The company’s other co-founder agreed to pay nearly $8 million to settle separate charges against him.  Three others also are charged in the case.

The agency alleged that Ryan Gilbertson hatched and orchestrated the elaborate scheme to secretly siphon millions of dollars from Dakota Plains Holdings, which operates an oil-shipping rail facility in North Dakota.

According to the SEC, Gilbertson and co-founder Michael Reger installed their fathers as figurehead executives so they could secretly wield control of the company and issue millions of shares of stock to themselves, family, and friends. They later hired one of their friends as CEO. Then they allegedly caused the company to enter into an agreement to borrow money from them under generous terms that included extra bonus payments to Gilbertson, Reger, and other lenders based on the price of Dakota Plains stock after 20 days of trading following a reverse merger into a company with publicly-traded shares.

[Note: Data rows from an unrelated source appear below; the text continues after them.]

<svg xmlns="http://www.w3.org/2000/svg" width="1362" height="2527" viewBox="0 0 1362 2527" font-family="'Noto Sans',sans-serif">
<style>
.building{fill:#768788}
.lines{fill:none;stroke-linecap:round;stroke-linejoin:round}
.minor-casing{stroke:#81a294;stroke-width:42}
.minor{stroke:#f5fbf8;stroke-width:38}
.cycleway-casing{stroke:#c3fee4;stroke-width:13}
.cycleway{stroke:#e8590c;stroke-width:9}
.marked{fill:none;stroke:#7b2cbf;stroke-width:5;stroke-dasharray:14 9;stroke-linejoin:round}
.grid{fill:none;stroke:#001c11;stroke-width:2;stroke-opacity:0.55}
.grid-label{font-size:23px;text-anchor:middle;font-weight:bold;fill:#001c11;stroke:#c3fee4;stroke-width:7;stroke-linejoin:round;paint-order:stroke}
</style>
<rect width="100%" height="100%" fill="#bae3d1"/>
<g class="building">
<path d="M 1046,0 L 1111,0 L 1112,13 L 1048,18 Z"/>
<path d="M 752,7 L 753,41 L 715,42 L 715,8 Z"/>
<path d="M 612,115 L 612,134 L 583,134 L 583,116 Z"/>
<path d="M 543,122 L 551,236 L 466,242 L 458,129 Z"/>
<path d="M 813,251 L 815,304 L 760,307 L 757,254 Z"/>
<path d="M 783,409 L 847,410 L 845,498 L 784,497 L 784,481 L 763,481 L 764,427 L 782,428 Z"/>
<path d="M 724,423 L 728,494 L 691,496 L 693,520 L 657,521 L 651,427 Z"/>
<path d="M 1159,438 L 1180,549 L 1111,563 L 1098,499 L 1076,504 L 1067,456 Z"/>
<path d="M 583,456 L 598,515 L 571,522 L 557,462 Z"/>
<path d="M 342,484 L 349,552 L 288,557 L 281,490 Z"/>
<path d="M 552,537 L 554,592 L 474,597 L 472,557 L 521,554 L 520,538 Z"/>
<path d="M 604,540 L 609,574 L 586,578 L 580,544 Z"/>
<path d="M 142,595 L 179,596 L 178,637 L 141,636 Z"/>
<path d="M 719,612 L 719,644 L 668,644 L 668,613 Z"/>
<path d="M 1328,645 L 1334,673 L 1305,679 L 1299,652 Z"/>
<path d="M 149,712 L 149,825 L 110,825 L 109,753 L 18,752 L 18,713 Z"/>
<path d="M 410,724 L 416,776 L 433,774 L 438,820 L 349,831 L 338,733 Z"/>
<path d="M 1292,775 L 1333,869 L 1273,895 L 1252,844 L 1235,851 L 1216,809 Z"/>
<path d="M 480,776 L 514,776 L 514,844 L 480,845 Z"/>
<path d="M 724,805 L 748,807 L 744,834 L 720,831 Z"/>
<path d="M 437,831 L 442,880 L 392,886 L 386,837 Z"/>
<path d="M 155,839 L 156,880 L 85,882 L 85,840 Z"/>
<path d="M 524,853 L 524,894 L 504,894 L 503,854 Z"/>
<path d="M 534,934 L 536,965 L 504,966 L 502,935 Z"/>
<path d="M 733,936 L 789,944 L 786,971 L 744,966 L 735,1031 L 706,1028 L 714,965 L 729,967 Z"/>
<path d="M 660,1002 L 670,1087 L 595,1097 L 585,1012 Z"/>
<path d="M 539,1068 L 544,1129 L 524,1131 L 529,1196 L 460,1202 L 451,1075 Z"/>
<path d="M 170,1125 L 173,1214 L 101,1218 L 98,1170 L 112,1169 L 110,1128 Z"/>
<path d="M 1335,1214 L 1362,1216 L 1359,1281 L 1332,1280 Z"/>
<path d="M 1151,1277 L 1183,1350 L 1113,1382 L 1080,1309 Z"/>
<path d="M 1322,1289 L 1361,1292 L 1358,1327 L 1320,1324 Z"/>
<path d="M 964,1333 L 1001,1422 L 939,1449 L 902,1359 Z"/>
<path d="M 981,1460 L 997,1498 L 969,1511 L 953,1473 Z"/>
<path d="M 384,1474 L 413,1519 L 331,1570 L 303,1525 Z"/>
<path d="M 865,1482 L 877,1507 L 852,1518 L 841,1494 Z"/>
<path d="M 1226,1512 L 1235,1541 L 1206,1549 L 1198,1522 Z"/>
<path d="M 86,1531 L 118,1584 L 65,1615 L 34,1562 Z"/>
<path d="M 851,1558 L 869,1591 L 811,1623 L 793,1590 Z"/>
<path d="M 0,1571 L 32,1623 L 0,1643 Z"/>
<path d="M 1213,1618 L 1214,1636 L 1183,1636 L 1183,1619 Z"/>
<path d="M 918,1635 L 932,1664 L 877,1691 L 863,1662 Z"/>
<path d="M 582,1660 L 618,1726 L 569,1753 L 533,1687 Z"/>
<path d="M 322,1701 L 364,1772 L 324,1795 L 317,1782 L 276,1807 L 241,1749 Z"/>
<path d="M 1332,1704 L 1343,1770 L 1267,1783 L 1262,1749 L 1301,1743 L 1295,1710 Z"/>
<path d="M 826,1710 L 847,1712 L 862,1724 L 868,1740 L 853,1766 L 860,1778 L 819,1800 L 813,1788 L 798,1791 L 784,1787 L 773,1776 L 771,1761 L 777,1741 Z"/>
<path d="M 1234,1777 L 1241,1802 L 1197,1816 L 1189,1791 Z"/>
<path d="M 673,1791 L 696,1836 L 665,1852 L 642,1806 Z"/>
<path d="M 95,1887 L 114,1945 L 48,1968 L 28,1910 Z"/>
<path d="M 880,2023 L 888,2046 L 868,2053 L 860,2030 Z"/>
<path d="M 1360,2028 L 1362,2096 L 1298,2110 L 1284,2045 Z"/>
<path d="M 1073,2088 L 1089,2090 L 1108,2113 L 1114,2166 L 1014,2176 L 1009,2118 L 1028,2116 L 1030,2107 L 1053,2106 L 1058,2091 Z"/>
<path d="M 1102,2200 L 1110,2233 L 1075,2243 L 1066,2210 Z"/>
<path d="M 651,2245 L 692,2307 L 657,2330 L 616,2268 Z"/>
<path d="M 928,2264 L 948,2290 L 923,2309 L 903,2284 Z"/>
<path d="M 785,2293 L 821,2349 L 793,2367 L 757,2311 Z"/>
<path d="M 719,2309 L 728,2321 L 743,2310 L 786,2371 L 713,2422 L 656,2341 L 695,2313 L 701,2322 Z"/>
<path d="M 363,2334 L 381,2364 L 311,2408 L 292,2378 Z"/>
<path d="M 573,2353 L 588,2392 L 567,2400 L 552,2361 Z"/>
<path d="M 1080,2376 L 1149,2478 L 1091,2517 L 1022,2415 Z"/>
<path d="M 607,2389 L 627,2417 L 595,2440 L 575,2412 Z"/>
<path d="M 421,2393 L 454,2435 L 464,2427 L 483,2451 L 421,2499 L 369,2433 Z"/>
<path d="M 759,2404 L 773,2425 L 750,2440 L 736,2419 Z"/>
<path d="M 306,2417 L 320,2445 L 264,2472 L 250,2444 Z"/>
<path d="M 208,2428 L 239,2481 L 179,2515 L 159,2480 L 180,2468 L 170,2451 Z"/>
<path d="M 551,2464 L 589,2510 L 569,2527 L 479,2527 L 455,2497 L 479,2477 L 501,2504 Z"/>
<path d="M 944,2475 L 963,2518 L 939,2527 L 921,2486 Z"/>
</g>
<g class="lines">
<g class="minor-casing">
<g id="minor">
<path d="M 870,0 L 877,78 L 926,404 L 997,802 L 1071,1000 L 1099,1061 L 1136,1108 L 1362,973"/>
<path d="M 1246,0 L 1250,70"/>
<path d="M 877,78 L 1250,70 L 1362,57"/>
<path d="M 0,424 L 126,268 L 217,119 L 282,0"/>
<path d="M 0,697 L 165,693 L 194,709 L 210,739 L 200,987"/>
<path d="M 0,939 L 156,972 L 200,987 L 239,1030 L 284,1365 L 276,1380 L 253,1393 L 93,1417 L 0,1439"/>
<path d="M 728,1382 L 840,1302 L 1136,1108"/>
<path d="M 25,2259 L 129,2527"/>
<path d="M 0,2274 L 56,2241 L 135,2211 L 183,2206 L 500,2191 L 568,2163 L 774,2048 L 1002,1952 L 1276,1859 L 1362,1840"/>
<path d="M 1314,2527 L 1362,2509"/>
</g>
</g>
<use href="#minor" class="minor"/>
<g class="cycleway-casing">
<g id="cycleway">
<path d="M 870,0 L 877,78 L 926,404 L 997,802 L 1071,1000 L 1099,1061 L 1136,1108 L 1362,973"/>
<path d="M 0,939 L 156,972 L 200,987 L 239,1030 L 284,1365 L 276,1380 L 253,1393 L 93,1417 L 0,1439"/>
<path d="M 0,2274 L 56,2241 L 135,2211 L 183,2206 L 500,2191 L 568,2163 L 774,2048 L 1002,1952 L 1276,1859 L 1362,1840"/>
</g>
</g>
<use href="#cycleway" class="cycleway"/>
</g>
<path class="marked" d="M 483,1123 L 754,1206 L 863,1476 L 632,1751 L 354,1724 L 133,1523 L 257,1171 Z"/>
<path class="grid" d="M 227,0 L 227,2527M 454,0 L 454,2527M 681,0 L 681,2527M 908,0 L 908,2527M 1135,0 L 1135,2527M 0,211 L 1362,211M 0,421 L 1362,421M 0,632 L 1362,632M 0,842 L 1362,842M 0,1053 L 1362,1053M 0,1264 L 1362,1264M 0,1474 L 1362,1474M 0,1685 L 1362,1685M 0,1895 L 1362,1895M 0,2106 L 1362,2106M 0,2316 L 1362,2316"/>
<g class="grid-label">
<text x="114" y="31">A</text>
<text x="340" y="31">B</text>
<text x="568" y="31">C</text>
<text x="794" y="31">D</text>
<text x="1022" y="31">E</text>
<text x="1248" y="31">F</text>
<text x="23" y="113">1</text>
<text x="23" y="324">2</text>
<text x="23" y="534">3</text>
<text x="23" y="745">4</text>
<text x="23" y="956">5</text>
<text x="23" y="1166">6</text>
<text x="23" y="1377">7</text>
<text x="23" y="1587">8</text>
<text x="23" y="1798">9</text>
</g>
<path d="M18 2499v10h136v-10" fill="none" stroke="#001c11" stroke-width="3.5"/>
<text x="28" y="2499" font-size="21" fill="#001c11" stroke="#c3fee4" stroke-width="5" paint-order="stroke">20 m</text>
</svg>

Next, Gilbertson enlisted friends and associates including Douglas Hoskins and Thomas Howells to choreograph extensive sales and purchases of Dakota Plains stock and cause the price to skyrocket from 30 cents to more than $11 per share during that 20-day period.

The inflated stock price obligated Dakota Plains to make bonus payments totaling $32 million to Gilbertson, Reger, and others. Finally after meeting his target to receive the bonus payments, Gilbertson ceased his alleged manipulation efforts. The stock price then steadily declined to pennies per share and was delisted a few months ago.

Hoskins and Howells are charged in the SEC’s complaint along with Gilbertson for allegedly participating in his stock manipulation activities.

Without admitting or denying the findings, Reger agreed to pay $6.5 million in disgorgement, $669,365.85 in interest, and a $750,000 penalty.